Anthony Hawkins steps down from the Board of Lekoil Limited on 30 June 2022.   After 2 ½ years on the Board, latterly as Executive Chair, he will leave behind a business that is a shell of the one he joined.

It all began on the 6th of January 2020, when due to pressure from one of the Company’s shareholders, Meridian Capital, Hawkins was appointed to the Board of  Lekoil Limited, the oil and gas exploration and production company with a focus on Nigeria and West Africa. Subsequent events were to show that this appointment was ill-advised, as Hawkins in November 2020, colluded with Metallon Corporation (a major shareholder) in orchestrating the requisitioning of a hostile Extraordinary General Meeting (EGM).

By the time that EGM took place on the 7th of January 2021, it was clear that Hawkins had a personal agenda of becoming Chairman of the Board.

To pave the way, Hawkins adopted a persistently hostile position towards Lekoil Nigeria and especially towards the Founder and CEO, Lekan Akinyanmi, focusing on the CEO “loan” and other “issues”.  Backed by Metallon, who wanted to gain control of the business by the back door, Hawkins’ clear agenda was to oust Lekan Akinyanmi from the Board. The EGM was the mechanism to achieve their aims and, once in control, they terminated Lekan Akinyanmi’s appointment as CEO. Lekan Akinyanmi remains CEO of Lekoil Nigeria.

On the 3rd of June 2021, Hawkins received his reward with his appointment as Interim Executive Chairman of the Board of Lekoil Limited. As he was to soon find out, it was but a poisoned chalice. His actions led to a mass resignation of all the Nigerian Directors on the Board as well as key Officers.

The company suffered its first major crisis, on September 30, 2021- three months into his tenure, with the suspension of Lekoil Limited from trading the company’s Ordinary Shares on the Alternative Investment Market (AIM) under Rule 19 and 40 for failing to publish its accounts.

Indeed, the statutory company accounts, as submitted by Lekoil Nigeria, were ready for publication by June 30, 2021. They were wilfully delayed by Hawkins until October 2021 and, only then, after heated pressure by a shareholders’ group, thereby causing needless unrest, panic by many investors, and avoidable suspension. The suspension was wholly unnecessary!  Hawkins had falsely claimed that the suspension arose because Lekoil Limited needed to clarify under AIM rule 40 what its relationship was with Lekoil Nigeria Limited (“Lekoil Nigeria”)”.

As the company’s problems began to mount, Metallon lost interest and sold its shares in September 2021 leaving behind a rogue Board with directors and advisers’ fees needing to be paid. Desperation was setting in. Anthony Hawkins’ response was to issue equity and hand over effective control of a major asset of the business.

In a move to save the share value from avoidable dilution, Lekoil Nigeria made an offer to acquire Lekoil Limited shares at “an initial purchase price of US$1.5m, representing 50% more than that which the Board of Directors of the Company has agreed to sell the Mayfair Loan to Savannah Energy Investments Limited (“Savannah”) pursuant to the Option Agreement and “a deferred payment of US$110 million, being more than twice the deferred consideration proposed to be paid by Savannah pursuant to the Option Agreement.”

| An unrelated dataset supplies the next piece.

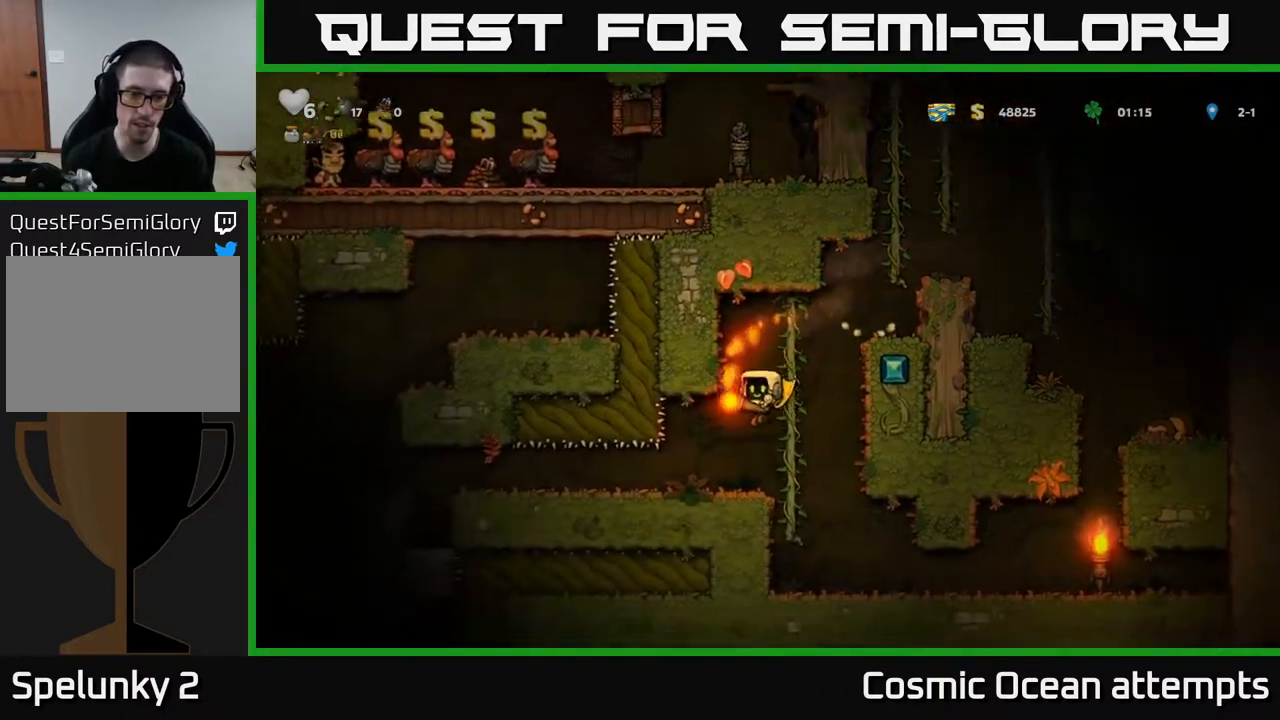
{"buttons": ["DPAD_LEFT"], "right_stick": "center", "events": [[33, "DPAD_LEFT", "down"]]}
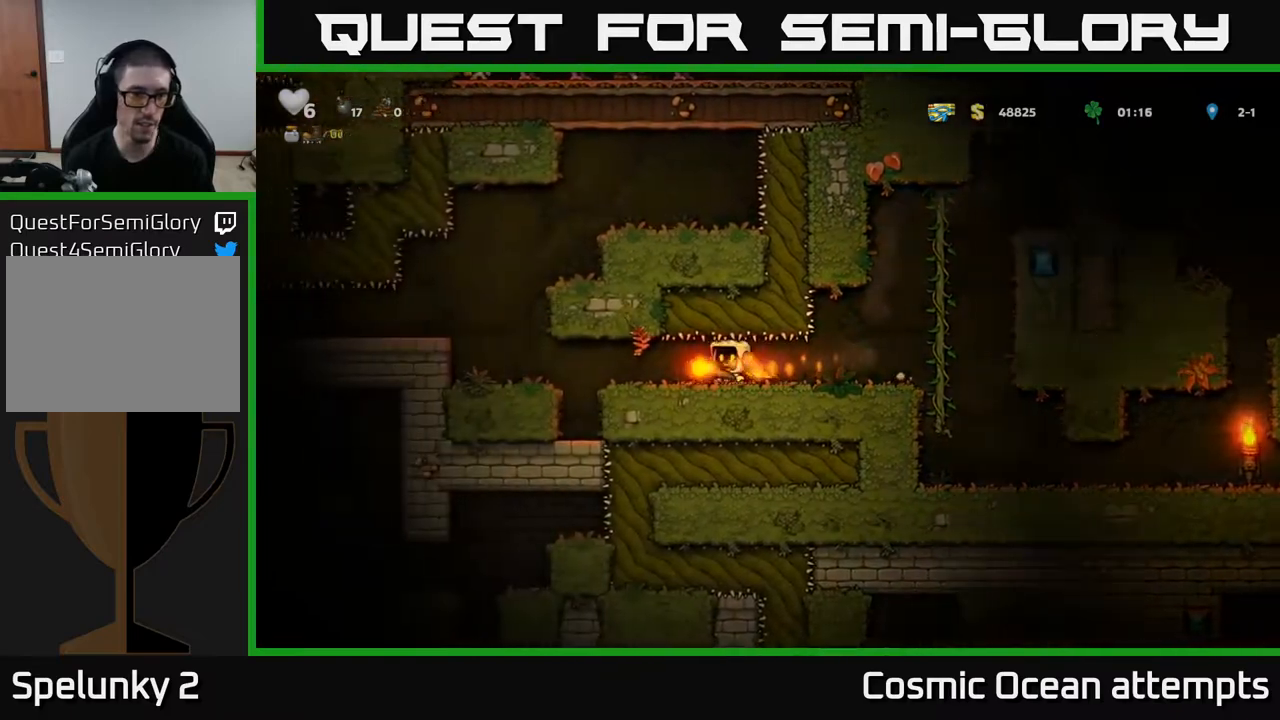
{"buttons": ["A"], "right_stick": "center", "events": [[150, "A", "down"], [250, "A", "up"], [400, "DPAD_LEFT", "up"], [483, "A", "down"]]}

But Hawkins refused to accept what many shareholders regarded as a “fair-value” offer by Lekoil Nigeria, choosing instead a wholly value destructive solution, which consisted of making agreements with Savannah Energy Investments Limited to hand over control of Lekoil Cayman for £855,000, under a convertible funding agreement and US$1,000,00 under an option agreement.

Given that the company had an enterprise valuation of US$500 million, with Otakikpo alone conservatively valued at US$200 million, the agreement with Savannah Energy was at best, a slap on the faces of shareholders who due to further dilution of their shares, will not receive any value from this very confounding agreement.

In a letter written by Lekoil Nigeria and addressed to Hawkins in September 2021,  (published via the London Stock Exchanges RNS Reach on September 15, 2021) the segment subtitled ‘Breach of Disclosure Obligations’ partly reads

“…The identity of this lender is material and relevant information for the shareholders of the Company. Given the heavily discounted nature of the conversion price attaching to the CFA, it is material that shareholders are aware of the identity of each of the lenders”. Pursuant to AIM Rule 10: “an AIM company must take reasonable care to ensure that any information it notifies is not misleading, false or deceptive and does not omit anything likely to affect the import of such information. We believe that the failure to disclose the identity of this lender breaches the requirements of AIM Rule 10”

By May 2022 Hawkins led the company to delist from AIM and subsequently attempted a re-listing on AQUIS. This is a spectacular under-achievement that leaves the company worse off, as AQUIS comprises predominantly illiquid micro-cap companies with limited sell and buy-side interest and does not require the same level of disclosure as the AIM. Finally, having broken every rule he could muster, Hawkins stepped down from the Board in June 2022, leaving behind “a company with assets comprising litigation and contingent liabilities”.

This has been a sorry saga of wanton value destruction.  Hawkins, who was previously the CEO of Sterling Energy Plc and Columbus Energy Resources Plc, none of which did well under his leadership, is leaving behind a devastating impact on the company he was entrusted to run and manage on behalf of all stakeholders.  His tenure has been an unmitigated disaster and will be seen more or less, as the crowning glory [in the poor trail]  of his integrity and competence or the lack thereof.

As Chairman, he led Lekoil to a contemptuous breach of Nigerian laws by proceeding to hold an Extraordinary General Meeting in spite of a substantive court order. And to further demonstrate disdain for corporate governance, he also presided over the appointment of a Savannah Energy Plc representative, as a Director of Lekoil Cayman, in flagrant violation of the court injunction restraining both companies from holding the Extraordinary General Meeting (EGM) on   April 7, 2022, an action which is a nullity before the law.

Anthony Hawkins, even in the twilight of his departure as the Executive Chairman of Lekoil Limited, remains frantic and determined to transfer control of a company that has its worth defined by its Nigerian assets, to the control of the British-owned firm, Savannah Energy Plc.

The litany of misconduct by Hawkins raises the pertinent question, whose interest did Hawkins serve while he held sway at Lekoil Limited?